Question

Which of the following is not an identity for tan(x/2)

Answer 1

Answer:

Options C and D.

Step-by-step explanation:

A. $\frac{(1-cox)}{sinx}=\frac{1-(2cos^{2}\frac{x}{2}-1)}{2sin\frac{x}{2}cos\frac{x}{2}}$

= $\frac{(2-2cos^{2}\frac{x}{2})}{2sin\frac{x}{2}cos\frac{x}{2}}$

= $\frac{2(1-cos^{2}\frac{x}{2})}{2sin\frac{x}{2}cos\frac{x}{2}}$

= $\frac{2sin^{2}\frac{x}{2}}{2sin\frac{x}{2}cos\frac{x}{2}}$

= $\frac{sin\frac{x}{2} }{cos\frac{x}{2}}$

= $tan\frac{x}{2}$

Therefore, it's an identity for $tan\frac{x}{2}$

B. $\frac{sinx}{1+cosx}=\frac{2sin\frac{x}{2}cos\frac{x}{2}}{1+2cos^{2}\frac{x}{2}-1}$

$=\frac{sin\frac{x}{2}}{cos\frac{x}{2}}$

$=tan\frac{x}{2}$

Therefore, it's an identity $tan\frac{x}{2}$

C. $\frac{cosx}{1-sinx}=\frac{cos^{2}\frac{x}{2}-sin^{2}\frac{x}{2}}{2sin\frac{x}{2}cos\frac{x}{2}}$

$=\frac{cos\frac{x}{2}}{2sin\frac{x}{2}}-\frac{sin\frac{x}{2}}{2cos\frac{x}{2}}$

$=\frac{1}{2}[cot\frac{x}{2}-tan\frac{x}{2}]$

Therefore, it's not an identity for $tan\frac{x}{2}$

D. $\pm \sqrt{\frac{1-cosx}{1+cosx}}=\pm {\sqrt{\frac{1-(1-2sin^{2}\frac{x}{2})}{1+(2cos^{2}\frac{x}{2}-1)}}}$

$=\pm \sqrt{\frac{sin^{2}\frac{x}{2}}{cos^{2}\frac{x}{2}}}$

$=\pm \sqrt{tan^{2}\frac{x}{2}}$

$=\pm tan\frac{x}{2}$

Therefore, it's not an identity for $tan\frac{x}{2}$

Options C and D are not the identities.

Answer 2

Answer:

C and D.

Step-by-step explanation:

Check each one using x = 60 degrees:

A. tan(x/2)  = tan 30 = 0.5774

1 - cos 60 / sin 60 = 0.5774   So A is an identity

B.   sin 60 / (1 + cos 60) =  0.5774 :- B is an identity.
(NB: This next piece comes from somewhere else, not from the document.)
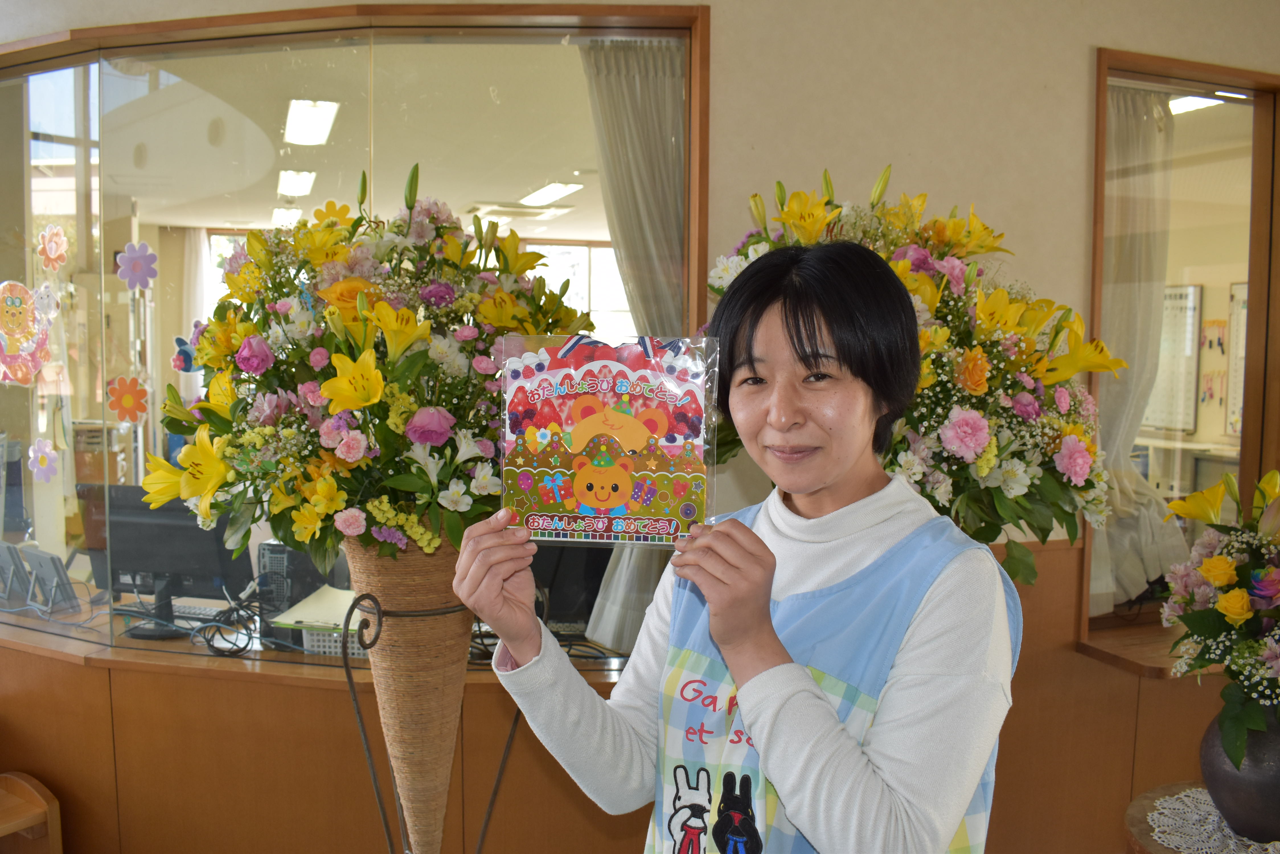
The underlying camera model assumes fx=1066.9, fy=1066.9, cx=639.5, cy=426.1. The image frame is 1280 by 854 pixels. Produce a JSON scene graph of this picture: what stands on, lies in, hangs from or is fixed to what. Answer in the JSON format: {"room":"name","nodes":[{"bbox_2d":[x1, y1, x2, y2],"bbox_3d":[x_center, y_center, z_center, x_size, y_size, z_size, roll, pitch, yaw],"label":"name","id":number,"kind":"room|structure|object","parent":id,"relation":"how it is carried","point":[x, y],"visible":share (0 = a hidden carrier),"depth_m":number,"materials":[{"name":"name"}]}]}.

C.  cos 60 / ( 1 - sin 60) =  3.732  so This is NOT an identity.

D +/-sqrt( (1 - cos60)/(1 + cos 60)) =  +/- 0.5774.   Because oif the  +/- I don't think this is an identity. Sorry I can't be sure.